I also cooked a roast beef, roast potatoes and green beans. I figured this will be a side dish for them and the main meal for me as I don’t eat much meat.
I’ve got a favourite ingredient:
I bought a couple of jars of this last year when on holiday. They ran out recently but I was able to get on line and order some more.
I like the idea of the rose petals! A touch of the exotic!
I’ve been adding it to soups, cous cous and using it as a marinade for chicken too. I didn’t have any basil to add to my ratatouille so thought this would give it a bit of a lift!
First Sunday morning of the holidays. Two weeks lie ahead of us. There’s time to make a nice breakfast. We’ve always loved crêpes. The pikelet is much heavier than it’s French cousin and leaves you feeling sluggish and heavy. We prefer these.
I try, in vain,to make my children pronounce “crêpes” properly, rather than the unusual Australian way of saying it.
I set the breakfast table with little bowls of lemon and sugar, pure butter, pure maple syrup, the berry mix and some creamy vanilla yoghurt.

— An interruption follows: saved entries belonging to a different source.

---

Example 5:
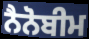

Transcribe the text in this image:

ਨੈਨੋਬੀਮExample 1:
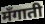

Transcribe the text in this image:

मँगाती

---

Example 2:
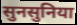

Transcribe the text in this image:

सुनसुनिया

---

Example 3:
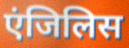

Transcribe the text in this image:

एंजिलिस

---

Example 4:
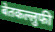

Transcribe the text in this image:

बेतकल्लुफी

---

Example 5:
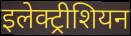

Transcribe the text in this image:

इलेक्ट्रीशियनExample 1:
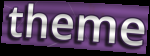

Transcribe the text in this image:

theme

I set my coffee maker on the stove.
My son was diagnosed with Type 1 diabetes when he turned thirteen and he became a teenager in hospital. He desperately wanted his usual birthday breakfast of crêpes, maple syrup and strawberries. I asked the nurses if they would let me bring him his breakfast. I was only mastering the basics of courting carbs so I headed to the supermarket looking for ‘authentic’ crêpes. I found a packet, some strawberries and some ‘diet’ maple syrup. The resulting breakfast was pitiful. I have photographs of my brave boy valiantly pretending that it tasted nice.

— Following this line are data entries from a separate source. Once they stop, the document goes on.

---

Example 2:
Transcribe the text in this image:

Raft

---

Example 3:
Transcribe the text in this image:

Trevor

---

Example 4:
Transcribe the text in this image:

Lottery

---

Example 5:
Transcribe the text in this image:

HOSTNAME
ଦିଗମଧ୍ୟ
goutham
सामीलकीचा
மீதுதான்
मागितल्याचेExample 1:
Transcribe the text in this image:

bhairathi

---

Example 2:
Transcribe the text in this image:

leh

A year and a half has passed since then and I’m proud to say the crêpe situation is under control. I make a double batch of this recipe and on the rare occasion that there are leftovers, they can be frozen with a layer of baking paper in between each one. I love it that they can be made in a food processor. A French mum would possibly be horrified by this. There are no lumpy bits so, désolée Madame, the food processor it is! Like any crêpe mix, it’s better if you can make it and leave it for a while. This never happens chez moi! Once the smell of melted butter hits the pan, it’s game on! It’s quick and easy but don’t turn your back on the pan.

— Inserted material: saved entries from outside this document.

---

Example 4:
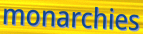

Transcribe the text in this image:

monarchies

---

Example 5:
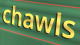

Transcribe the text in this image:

chawls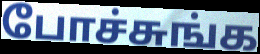
போச்சுங்க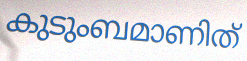
കുടുംബമാണിത്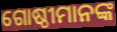
ଗୋଷ୍ଠୀମାନଙ୍କ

I love the lace like patterns that appear, the tiny bubbles which grow then burst, leaving a web of little holes.
We had an extra boy who stayed for a sleepover. He was pretty happy with his breakfast. I have a little shot glass which I find great for measuring out the pure maple syrup for my son with Type 1. It takes ten seconds to do and helps keep his BGL in line (well, as much as we can ever predict that!). He did raise an eyebrow when I handed my son his little shot glass of maple syrup.
Baking time again! Time to stock up the fridge for the days ahead.
Bliss Balls with an ever changing recipe. I make 40 every couple of weeks and have managed to get the carb count to about 8g per ball. These are great for everyone in the family.
I type up most of my recipes and put them in Google Docs. This means I can access them from anywhere. It also means I can share them with my friends.
This recipe is ever changing. My friends laugh as every time they go to access my Google Docs, the recipe has changed. I’m pushing up the protein content at the moment so I’ve added the chia seeds. I’ve used dried strawberries too and that was delicious. One of my boys thinks he doen’t like walnuts but they’re so healthy! I grind them up until they bear no ressemblance to their former shape. He reminds me often not to put walnuts in. I nod and say nothing!